Visual Tyre Size Calculator

If you are thinking of changing your car tyre size or are planning on buying a new wheel/tyre combination then you can use the flash tool below for a visual tyre size comparison of your stock wheel and tyre size versus your new wheel and tyre combination.





Got a comment or question regarding the current version of the tyre size calculator? Click here to leave a comment or ask a question.

Vesion 2 of the tyre size calculator is in development, if there’s anything you’d like to see in version 2 then please feel free to leave a comment here: Tyre Size Calculator V2: Wishlist.

Why is this important?

Matching the combined wheel and tyre diameter is important as it will ensure your ride height and speedometer readings don’t change drastically. An example of this would be fitting 17″ wheels to a car that has 14″ wheels as standard, there are three main consequences:

  1. the ride height will change, the car body will be further from the ground.
  2. the top speed will increase slightly and the speedometer will under read.
  3. the car will accelerate slower.

Read on to see the reason for this in detail.

Tyre Size Guide

Ride Height

Take the default example in the flash tyre size calculator above, here we have a stock tyre size of 165/55R14 and a new tyre size of 215/45R17. There is a total difference of 8.82cm in the two wheel and tyre diameters, if we divide this by two we get a difference in radius of 4.41cm. If we ignore tyre pressures and the effects of adding larger, wider wheels to suspension geometry; then this is roughly how much higher the car will be from the ground.

Speedometer

Then there’s the speedometer, a cars speed reading is usually taken from the transmission and is set based on a number of predefined constants. When you change your wheel and tyre combination you are taking one of these constants and making it variable. The speedometer does not know the new value and so continues to read based on the original wheel & tyre size. If you look at the above default example again you will see that with a 215/45R17 wheel and tyre combination there is a difference of 16.4% in the speedometer reading over the stock setup. As you can see, at 60mph your speedometer should actually be reading 69.9mph!

Acceleration

If we fall back to the default example again, the 215/45R17 wheel and tyre combination has a larger overall diameter by 8.82cm. A larger diameter has a greater rotational inertia which requires more energy to accelerate. Or in other words: the bigger the wheel, the slower the acceleration.

» **REQUIRED WORK**:
1) Decide whether each statement agrees with the tyre size page, answering yes or no and quoting the text's deciding words: (a) Fitting 17″ wheels to a car with 14″ wheels as standard makes the car accelerate faster. (b) In the default example, the difference in radius is 4.41cm. (c) A car's speed reading is usually taken from the transmission.
2) Reproduce the tyre size page word for word from "If you are thinking" to "Calculator V2: Wishlist.".
The material after this point comes from a separate source.

» **RECORDS PROVIDED**:
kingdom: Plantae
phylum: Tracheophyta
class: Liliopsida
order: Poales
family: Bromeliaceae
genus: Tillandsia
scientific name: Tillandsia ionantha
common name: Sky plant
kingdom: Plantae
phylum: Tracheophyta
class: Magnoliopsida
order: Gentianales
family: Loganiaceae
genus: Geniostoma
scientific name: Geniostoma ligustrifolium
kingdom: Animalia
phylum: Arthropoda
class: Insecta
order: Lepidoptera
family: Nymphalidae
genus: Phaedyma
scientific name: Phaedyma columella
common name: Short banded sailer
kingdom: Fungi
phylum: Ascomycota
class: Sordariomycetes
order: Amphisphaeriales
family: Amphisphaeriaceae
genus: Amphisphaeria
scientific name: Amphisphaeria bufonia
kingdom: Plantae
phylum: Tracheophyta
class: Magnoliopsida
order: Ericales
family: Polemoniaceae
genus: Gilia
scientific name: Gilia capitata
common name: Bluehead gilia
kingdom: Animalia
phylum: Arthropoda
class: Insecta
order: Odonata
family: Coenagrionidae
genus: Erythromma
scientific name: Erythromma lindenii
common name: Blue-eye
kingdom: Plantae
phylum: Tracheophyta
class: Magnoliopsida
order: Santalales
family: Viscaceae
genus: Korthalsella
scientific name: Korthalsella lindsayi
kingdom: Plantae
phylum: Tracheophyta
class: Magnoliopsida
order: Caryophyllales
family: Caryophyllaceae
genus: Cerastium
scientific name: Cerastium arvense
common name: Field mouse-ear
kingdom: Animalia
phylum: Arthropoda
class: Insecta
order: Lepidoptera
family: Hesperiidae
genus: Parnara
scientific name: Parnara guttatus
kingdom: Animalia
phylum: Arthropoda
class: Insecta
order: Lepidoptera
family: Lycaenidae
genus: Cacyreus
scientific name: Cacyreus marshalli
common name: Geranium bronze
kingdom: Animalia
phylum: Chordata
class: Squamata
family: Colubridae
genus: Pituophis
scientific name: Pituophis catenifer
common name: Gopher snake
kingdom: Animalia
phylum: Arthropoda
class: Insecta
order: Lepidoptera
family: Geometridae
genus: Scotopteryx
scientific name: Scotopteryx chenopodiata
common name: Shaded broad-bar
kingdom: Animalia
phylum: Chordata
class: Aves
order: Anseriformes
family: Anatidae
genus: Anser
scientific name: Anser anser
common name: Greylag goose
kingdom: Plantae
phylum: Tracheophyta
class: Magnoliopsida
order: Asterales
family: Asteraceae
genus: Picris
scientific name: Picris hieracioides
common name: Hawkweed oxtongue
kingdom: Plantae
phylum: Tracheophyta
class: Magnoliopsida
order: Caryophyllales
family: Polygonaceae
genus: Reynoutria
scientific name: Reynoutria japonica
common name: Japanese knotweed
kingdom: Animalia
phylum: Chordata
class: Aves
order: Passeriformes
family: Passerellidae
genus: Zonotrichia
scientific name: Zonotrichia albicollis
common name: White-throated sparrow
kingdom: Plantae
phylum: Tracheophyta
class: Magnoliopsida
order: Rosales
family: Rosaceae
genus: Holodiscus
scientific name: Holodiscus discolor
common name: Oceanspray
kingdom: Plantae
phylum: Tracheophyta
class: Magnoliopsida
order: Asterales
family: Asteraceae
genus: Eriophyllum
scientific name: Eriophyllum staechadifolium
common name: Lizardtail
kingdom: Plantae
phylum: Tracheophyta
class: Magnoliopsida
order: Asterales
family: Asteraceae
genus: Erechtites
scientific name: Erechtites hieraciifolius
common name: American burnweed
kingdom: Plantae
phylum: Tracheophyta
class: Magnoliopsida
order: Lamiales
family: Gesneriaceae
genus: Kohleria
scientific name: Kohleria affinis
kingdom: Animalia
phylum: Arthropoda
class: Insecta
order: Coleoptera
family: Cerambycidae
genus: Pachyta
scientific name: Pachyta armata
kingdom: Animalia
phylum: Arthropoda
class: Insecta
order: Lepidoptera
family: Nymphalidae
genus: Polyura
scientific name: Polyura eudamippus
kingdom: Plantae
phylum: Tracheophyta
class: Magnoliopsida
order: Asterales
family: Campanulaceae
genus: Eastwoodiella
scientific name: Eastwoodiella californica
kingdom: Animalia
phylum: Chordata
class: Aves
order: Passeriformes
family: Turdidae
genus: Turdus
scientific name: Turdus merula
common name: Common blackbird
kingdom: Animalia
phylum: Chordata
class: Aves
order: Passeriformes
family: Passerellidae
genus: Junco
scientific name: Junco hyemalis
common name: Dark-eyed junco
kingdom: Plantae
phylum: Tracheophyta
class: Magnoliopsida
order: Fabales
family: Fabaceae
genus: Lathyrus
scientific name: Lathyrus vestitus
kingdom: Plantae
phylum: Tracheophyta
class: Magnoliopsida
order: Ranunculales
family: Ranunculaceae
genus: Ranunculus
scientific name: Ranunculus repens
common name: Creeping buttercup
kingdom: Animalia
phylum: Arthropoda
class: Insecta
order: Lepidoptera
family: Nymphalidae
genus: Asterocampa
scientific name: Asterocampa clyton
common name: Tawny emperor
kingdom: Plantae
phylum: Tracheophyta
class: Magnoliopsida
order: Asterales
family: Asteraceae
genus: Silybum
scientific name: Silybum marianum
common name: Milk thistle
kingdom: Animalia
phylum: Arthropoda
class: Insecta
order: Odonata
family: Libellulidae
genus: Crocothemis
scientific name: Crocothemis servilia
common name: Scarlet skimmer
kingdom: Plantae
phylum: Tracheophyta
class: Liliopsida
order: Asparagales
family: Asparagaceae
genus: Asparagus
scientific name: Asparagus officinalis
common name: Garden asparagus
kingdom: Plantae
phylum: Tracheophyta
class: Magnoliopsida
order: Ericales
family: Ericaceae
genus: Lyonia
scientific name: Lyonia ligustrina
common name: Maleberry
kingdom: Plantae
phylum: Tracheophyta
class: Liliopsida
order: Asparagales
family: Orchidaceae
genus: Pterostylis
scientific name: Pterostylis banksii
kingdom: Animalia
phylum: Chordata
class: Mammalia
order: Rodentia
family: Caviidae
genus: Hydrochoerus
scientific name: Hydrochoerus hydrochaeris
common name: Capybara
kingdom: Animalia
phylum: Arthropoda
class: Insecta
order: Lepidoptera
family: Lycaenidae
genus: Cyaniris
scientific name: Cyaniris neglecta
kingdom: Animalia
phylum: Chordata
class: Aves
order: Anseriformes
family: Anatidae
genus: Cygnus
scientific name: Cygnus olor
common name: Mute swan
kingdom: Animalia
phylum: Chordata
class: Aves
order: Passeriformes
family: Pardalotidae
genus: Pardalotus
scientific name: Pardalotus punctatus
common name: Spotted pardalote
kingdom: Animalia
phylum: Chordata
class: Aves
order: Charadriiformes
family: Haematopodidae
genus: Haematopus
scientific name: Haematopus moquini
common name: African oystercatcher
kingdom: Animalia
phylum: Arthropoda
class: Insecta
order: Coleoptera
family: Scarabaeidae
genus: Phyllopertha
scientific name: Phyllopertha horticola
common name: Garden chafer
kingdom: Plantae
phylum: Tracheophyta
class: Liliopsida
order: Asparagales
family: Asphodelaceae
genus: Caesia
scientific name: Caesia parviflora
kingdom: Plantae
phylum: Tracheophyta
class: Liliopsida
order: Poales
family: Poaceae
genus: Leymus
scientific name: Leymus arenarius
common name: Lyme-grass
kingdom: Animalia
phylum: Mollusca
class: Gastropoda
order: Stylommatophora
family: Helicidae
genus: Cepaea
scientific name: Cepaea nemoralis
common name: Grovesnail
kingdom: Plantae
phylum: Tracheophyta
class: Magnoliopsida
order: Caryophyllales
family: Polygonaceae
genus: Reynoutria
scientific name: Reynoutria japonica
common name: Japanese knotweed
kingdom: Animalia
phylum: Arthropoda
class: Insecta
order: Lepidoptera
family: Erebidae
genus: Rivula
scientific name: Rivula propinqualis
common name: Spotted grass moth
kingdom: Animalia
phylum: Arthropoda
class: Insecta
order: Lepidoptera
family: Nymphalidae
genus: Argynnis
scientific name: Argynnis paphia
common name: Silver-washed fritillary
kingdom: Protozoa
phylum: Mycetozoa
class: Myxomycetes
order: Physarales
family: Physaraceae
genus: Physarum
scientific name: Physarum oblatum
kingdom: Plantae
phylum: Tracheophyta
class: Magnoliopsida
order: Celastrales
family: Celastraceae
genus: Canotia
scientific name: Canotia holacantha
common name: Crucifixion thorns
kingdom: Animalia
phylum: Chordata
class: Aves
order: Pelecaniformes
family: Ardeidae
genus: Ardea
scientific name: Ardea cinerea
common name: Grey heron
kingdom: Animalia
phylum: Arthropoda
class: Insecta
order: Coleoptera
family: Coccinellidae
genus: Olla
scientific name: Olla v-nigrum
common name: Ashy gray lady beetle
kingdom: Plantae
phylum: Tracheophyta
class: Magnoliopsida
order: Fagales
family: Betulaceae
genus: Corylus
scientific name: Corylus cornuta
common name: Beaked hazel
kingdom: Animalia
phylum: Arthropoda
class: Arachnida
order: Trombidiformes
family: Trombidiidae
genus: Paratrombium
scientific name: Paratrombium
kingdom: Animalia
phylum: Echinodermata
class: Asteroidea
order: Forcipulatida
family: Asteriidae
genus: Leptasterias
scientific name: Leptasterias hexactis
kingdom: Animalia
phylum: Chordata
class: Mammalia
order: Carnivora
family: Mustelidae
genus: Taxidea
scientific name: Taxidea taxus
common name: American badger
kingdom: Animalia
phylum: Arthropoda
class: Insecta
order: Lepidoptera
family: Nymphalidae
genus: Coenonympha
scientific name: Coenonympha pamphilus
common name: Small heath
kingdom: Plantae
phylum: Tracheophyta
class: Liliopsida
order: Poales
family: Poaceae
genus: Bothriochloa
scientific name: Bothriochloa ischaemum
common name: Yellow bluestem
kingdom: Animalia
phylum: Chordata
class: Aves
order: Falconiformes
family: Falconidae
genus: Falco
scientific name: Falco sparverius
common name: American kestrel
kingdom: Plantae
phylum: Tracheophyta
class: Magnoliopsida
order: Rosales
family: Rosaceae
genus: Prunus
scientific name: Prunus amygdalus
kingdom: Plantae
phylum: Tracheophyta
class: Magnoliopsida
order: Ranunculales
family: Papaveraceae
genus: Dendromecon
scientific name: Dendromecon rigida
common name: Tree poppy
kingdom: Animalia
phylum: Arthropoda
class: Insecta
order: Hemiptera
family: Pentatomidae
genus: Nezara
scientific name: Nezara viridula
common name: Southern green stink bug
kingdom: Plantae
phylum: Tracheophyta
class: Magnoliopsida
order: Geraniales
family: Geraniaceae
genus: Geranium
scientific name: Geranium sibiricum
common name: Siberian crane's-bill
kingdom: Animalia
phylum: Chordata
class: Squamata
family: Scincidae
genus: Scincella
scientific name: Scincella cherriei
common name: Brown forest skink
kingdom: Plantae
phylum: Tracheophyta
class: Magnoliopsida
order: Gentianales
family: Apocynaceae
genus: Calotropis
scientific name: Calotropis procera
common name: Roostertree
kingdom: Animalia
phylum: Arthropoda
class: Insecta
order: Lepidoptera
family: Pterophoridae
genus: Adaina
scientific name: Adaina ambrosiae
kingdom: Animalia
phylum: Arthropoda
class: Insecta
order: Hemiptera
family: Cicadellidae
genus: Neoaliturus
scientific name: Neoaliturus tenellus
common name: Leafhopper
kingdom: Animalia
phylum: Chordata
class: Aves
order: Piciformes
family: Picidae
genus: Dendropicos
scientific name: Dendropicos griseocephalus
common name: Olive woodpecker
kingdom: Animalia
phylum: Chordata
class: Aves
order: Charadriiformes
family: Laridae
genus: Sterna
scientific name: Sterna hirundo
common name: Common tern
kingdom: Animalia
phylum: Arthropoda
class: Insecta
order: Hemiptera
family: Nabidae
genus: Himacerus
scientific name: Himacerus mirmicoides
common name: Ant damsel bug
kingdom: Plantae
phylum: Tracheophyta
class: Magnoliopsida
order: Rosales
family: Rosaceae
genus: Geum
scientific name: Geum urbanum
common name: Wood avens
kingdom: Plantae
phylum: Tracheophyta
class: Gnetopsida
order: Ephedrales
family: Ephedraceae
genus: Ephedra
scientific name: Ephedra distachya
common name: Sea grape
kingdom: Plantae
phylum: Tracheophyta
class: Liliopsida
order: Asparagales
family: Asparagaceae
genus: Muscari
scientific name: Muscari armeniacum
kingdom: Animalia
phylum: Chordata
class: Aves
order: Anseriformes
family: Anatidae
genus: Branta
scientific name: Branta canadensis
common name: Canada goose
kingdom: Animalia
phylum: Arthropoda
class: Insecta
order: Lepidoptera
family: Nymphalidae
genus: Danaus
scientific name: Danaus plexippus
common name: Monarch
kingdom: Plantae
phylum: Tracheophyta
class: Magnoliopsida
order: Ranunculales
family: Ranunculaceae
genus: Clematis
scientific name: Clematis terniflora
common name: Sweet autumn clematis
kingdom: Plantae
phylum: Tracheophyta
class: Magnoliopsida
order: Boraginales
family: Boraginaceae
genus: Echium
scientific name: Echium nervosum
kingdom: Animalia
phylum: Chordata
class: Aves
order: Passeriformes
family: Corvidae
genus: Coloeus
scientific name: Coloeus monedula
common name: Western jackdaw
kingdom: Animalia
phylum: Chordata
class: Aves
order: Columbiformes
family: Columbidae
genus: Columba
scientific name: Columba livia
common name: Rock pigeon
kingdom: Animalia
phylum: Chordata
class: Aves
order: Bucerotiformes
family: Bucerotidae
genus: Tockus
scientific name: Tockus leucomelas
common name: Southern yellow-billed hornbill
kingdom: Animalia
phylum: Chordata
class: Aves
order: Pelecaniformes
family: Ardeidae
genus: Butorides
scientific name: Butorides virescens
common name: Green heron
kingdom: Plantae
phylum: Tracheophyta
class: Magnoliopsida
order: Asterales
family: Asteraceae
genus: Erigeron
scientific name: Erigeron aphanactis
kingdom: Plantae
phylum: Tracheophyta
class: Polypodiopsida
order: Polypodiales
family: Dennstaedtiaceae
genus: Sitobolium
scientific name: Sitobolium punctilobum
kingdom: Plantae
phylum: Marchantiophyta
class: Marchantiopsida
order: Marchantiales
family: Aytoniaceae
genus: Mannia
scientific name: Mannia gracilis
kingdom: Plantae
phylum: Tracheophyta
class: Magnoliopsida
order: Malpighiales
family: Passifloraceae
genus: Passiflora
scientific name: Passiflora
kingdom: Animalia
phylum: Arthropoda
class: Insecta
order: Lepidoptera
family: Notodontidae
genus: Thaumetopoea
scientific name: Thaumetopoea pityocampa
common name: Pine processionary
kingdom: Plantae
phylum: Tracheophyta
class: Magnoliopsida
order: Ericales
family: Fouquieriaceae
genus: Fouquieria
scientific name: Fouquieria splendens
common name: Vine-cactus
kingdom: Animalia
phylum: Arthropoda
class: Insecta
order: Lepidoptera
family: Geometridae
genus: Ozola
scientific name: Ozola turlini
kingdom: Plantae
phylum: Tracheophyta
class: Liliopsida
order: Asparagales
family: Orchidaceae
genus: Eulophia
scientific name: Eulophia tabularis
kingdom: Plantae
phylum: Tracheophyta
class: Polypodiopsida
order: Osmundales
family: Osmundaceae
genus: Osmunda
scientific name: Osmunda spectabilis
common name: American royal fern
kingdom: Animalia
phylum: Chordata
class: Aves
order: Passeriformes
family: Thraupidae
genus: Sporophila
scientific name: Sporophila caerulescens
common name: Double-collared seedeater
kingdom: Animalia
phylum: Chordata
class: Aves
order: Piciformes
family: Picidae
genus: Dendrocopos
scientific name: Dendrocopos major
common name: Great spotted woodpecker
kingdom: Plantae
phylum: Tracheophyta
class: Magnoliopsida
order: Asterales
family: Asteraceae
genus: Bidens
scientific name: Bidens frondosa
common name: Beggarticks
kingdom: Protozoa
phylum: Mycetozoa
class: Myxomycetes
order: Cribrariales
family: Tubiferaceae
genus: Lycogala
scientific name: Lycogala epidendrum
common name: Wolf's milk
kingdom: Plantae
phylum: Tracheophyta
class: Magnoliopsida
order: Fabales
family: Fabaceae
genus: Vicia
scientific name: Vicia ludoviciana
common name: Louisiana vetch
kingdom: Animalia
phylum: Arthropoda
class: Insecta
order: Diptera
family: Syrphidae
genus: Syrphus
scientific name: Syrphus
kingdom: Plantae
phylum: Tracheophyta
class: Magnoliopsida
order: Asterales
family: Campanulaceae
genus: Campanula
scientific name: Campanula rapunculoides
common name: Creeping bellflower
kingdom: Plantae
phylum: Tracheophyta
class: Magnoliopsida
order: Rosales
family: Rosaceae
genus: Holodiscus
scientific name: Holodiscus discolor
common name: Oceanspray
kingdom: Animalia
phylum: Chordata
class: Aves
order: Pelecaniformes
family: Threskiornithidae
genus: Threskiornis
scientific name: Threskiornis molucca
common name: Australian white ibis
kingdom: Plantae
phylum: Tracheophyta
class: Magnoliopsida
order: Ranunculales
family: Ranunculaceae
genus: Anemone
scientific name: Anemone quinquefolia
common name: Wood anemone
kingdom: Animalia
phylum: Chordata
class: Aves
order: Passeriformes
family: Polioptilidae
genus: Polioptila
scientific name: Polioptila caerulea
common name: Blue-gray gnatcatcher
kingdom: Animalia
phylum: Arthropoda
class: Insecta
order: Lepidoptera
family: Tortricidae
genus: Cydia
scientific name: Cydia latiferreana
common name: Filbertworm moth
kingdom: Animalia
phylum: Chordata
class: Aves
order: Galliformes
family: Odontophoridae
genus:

» **RESULTS**:
1)
(a) No: "the car will accelerate slower."
(b) Yes: "if we divide this by two we get a difference in radius of 4.41cm."
(c) Yes: "a cars speed reading is usually taken from the transmission."

2)
If you are thinking of changing your car tyre size or are planning on buying a new wheel/tyre combination then you can use the flash tool below for a visual tyre size comparison of your stock wheel and tyre size versus your new wheel and tyre combination.





Got a comment or question regarding the current version of the tyre size calculator? Click here to leave a comment or ask a question.

Vesion 2 of the tyre size calculator is in development, if there’s anything you’d like to see in version 2 then please feel free to leave a comment here: Tyre Size Calculator V2: Wishlist.